Obstetrical randomized controlled trials: individuals screened, approached, and enrolled.

Am J Obstet Gynecol MFM

Department of Obstetrics and Gynecology, Alpert Medical School, Brown University, 101 Dudley St., Providence, RI 02905. Electronic address:

Published: May 2022

Background: The use of randomized clinical trials (RCTs) is predicated on the idea that the study group is representative of the overall clinical population; however, recent studies have suggested that this may not be the case in obstetrics. The generalizability of several seminal obstetrical RCTs, including the A Randomized Trial of Induction Versus Expectant Management trial, has been questioned because of the high ratio of assessed-to-enrolled individuals. Although difficulty in recruitment for obstetrical RCTs is known, it has been postulated that this high ratio increases the likelihood of the study population not being truly representative. Our primary objective was to analyze the assessed-to-enrolled ratio in contemporary obstetrical RCTs.

Study Design: During a 4-year period (January 2017 to December 2020), we identified all obstetrical RCTs published in 6 journals (The New England Journal of Medicine, Journal of the American Medical Association, Lancet, American Journal of Obstetrics & Gynecology, British Journal of Obstetrics and Gynaecology, and Obstetrics & Gynecology). The journals were manually reviewed by 2 coauthors to ensure all obstetrical RCTs were identified and abstracted accurately. Reported patient recruitment data, per Consolidated Standards of Reporting Trials recommendations, were abstracted from each RCT. Based on the primary outcome of the study, the purpose of the trial was categorized as preventative or treatment. Medians were compared using Wilcoxon rank-sum testing, and P<.05 was considered significant.

Results: Of 240 obstetrical RCTs that were identified, 193 (80%) reported data on the number of individuals screened and recruited. The median number of individuals screened per trial was 850 (interquartile range [IQR], 323-2582), of which 348 were eligible (IQR, 201-1347) and 300 (IQR, 133-894) were randomized. There was no difference in trials based internationally or in the United States (P=.26). Compared with preventative RCTs, the trials that had treatment as the primary outcome were significantly more likely to screen a larger number of individuals for eligibility (P<.01) and subsequently randomize (P<.02). There was no difference in the median number of individuals who declined enrollment between trials with prevention or treatment as their objective (P=.12). More individuals were lost to follow-up in trials with prevention as the primary outcome (P<.01), although the median number lost was low at 3 (IQR, 0-21).

Conclusion: The low assessed-to-enrolled ratio found in this study suggested that researchers are casting a large net for patient recruitment. The relatively high eligible-to-randomized ratio suggested that most individuals are willing to participate in obstetrical RCTs. This finding was at odds with previous critiques of obstetrical RCTs that had called in to question study results secondary to high eligible-to-randomized ratios.
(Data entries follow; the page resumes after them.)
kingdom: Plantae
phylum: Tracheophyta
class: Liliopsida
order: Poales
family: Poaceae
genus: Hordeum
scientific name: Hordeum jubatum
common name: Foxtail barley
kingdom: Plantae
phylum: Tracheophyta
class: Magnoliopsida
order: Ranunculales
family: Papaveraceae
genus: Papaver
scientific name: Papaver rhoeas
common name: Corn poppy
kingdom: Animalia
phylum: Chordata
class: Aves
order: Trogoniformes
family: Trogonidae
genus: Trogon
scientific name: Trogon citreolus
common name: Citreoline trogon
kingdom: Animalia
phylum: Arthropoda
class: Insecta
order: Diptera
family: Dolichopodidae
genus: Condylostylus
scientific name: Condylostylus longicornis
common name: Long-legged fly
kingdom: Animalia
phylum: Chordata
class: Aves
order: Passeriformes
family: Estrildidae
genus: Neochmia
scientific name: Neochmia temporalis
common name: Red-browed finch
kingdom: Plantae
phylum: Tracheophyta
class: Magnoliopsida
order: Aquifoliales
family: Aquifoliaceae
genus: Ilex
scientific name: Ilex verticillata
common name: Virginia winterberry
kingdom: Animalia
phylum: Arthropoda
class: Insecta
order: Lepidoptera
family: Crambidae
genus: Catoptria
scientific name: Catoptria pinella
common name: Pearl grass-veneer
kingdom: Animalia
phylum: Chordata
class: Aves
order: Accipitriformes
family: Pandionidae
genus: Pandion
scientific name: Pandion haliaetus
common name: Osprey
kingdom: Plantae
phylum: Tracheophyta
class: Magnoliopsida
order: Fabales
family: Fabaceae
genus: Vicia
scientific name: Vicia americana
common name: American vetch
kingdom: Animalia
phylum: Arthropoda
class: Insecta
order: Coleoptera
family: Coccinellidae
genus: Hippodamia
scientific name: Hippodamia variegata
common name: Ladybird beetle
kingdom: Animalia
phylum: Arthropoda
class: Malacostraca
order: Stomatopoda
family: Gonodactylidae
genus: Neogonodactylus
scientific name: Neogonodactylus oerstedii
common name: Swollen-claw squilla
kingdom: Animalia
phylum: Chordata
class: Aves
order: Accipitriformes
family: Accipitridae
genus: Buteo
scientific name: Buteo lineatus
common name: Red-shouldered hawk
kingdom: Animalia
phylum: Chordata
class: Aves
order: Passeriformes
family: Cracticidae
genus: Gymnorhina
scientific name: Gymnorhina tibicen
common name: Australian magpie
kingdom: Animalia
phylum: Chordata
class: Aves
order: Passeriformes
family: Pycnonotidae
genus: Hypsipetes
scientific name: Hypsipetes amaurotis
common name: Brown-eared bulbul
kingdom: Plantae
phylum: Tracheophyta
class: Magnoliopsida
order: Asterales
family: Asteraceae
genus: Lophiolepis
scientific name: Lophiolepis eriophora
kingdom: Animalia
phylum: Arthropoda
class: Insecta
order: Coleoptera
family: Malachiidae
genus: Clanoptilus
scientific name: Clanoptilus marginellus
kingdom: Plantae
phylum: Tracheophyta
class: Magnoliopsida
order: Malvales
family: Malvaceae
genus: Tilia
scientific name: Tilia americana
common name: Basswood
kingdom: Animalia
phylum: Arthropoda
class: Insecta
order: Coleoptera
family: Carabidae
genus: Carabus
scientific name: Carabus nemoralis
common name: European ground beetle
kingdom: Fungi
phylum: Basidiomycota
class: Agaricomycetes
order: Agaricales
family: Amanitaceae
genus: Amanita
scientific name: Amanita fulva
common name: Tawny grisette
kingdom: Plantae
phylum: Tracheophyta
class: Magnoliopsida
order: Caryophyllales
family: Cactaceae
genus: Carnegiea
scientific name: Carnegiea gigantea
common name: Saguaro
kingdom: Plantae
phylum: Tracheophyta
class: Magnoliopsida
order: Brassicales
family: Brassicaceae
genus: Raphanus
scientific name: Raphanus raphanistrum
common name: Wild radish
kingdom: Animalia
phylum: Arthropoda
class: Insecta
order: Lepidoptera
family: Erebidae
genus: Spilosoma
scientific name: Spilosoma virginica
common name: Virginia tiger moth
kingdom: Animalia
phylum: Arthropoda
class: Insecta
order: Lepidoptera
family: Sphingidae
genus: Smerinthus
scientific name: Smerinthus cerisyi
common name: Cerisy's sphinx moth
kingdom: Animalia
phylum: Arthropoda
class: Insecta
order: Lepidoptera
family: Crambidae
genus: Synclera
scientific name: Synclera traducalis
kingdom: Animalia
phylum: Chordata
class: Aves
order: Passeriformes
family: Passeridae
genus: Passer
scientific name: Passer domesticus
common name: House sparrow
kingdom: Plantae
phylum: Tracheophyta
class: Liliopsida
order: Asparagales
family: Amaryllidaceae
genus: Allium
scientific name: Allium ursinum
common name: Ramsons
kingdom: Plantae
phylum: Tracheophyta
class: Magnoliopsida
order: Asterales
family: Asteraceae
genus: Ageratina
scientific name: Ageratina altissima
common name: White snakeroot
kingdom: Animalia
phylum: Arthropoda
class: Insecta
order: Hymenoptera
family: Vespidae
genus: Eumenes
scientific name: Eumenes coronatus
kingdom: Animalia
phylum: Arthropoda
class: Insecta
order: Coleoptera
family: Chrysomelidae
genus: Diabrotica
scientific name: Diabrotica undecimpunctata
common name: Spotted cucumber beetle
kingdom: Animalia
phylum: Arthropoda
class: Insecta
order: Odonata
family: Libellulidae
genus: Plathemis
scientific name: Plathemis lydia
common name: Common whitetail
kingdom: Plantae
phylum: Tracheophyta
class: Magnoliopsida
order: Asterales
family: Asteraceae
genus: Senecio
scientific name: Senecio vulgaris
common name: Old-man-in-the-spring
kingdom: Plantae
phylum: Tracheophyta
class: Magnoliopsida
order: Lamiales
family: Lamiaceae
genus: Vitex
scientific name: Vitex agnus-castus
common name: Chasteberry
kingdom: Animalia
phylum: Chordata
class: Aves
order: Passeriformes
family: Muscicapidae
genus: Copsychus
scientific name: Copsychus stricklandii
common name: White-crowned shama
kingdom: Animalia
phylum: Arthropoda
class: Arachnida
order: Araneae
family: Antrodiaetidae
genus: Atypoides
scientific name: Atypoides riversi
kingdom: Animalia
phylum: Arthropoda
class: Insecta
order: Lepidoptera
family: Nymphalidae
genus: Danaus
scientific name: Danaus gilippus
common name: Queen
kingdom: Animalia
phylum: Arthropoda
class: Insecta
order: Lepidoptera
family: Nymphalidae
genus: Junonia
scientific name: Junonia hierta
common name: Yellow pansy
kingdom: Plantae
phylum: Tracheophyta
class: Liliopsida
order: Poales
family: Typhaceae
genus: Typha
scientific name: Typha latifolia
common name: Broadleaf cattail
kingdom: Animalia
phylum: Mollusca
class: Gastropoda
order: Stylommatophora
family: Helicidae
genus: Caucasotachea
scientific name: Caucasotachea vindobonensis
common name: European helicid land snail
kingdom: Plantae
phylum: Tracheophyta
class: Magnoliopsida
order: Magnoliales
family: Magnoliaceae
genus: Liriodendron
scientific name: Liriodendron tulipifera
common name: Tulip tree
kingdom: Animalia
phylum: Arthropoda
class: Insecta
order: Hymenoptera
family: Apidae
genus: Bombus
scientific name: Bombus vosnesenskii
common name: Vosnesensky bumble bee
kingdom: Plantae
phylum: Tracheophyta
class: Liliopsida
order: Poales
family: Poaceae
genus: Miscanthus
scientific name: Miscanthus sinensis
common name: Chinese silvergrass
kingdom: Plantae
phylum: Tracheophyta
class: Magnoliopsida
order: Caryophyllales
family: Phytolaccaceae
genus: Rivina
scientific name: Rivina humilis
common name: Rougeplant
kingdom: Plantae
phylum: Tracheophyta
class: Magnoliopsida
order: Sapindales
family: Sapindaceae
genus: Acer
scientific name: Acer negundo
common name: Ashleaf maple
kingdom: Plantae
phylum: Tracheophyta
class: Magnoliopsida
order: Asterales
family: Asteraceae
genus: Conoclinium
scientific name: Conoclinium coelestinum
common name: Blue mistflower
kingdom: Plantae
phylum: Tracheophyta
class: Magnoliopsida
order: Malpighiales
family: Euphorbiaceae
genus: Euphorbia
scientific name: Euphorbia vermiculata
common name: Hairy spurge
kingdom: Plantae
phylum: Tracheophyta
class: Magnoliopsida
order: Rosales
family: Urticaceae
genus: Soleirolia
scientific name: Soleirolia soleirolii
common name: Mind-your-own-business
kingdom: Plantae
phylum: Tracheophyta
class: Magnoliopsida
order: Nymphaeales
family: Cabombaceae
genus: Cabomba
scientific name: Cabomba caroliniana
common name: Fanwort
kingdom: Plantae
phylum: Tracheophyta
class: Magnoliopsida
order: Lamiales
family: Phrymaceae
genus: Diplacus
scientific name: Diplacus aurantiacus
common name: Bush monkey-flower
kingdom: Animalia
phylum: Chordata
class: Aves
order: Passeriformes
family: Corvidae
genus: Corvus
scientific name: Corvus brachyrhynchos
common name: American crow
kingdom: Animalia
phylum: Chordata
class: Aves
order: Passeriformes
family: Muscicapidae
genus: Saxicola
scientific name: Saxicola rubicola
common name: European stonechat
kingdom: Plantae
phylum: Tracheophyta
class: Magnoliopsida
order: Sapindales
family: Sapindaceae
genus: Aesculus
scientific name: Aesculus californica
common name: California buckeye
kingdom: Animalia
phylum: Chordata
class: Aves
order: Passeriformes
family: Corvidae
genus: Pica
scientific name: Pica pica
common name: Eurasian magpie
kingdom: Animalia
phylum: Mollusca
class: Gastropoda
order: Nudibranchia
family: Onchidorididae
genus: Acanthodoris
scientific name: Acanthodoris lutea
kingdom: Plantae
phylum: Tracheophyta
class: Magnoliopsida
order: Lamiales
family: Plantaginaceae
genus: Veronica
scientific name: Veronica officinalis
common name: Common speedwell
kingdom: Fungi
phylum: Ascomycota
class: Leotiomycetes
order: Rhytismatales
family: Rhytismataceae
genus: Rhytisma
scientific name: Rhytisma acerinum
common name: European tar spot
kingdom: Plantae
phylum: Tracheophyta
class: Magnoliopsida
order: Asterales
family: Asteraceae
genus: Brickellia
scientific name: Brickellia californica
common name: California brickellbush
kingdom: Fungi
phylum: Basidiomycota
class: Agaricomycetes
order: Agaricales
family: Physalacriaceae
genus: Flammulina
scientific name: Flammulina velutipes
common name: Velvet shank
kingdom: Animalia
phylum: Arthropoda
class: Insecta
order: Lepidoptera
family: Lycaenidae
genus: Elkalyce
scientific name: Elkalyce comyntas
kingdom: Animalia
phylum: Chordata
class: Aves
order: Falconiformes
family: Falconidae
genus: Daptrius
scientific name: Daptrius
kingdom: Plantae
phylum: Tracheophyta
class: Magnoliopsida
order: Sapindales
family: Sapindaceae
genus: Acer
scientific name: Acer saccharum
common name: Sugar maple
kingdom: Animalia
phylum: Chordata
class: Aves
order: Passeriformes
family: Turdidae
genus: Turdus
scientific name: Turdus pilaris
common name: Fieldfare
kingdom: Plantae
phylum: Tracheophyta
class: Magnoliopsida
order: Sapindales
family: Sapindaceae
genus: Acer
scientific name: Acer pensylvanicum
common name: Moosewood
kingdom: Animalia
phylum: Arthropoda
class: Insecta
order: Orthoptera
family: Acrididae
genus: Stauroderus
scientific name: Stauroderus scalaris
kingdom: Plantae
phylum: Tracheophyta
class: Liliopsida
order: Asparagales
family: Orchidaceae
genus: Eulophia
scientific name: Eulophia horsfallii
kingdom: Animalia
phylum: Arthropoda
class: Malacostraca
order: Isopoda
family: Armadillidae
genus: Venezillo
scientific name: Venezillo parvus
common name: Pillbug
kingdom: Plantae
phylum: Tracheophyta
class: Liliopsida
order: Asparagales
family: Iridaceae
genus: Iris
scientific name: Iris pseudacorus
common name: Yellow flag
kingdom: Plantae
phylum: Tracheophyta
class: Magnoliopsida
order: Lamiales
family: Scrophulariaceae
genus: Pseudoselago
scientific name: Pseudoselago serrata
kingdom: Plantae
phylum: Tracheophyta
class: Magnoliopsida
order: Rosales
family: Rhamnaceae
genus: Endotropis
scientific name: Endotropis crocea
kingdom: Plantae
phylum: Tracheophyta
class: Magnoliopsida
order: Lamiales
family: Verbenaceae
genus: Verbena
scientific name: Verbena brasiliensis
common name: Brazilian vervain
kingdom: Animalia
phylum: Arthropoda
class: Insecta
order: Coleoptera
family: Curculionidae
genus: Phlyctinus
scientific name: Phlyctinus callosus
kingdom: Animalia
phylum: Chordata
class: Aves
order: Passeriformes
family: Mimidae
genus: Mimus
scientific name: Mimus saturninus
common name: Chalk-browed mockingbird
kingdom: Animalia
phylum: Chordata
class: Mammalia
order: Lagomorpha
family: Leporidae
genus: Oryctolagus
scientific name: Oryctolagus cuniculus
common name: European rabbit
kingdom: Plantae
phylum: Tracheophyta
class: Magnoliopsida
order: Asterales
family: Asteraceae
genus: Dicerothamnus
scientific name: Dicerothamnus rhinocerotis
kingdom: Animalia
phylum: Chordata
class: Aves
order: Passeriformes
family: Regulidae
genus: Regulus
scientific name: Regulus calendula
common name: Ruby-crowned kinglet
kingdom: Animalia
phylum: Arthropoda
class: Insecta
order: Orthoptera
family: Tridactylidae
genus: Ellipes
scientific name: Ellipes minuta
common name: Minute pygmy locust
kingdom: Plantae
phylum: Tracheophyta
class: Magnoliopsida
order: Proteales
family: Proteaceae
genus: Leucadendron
Further research into how patients are recruited and counseled is indicated, to explore this variation. The ratio of patients assessed for study eligibility to patients enrolled in preventative vs treatment RCTs was not substantially different. Based on this result, patients seemed to be similarly interested in being enrolled to prevent a complication from pregnancy as in treating one. These results supported the concept that most individuals in the obstetrical RCTs represent the eligible population.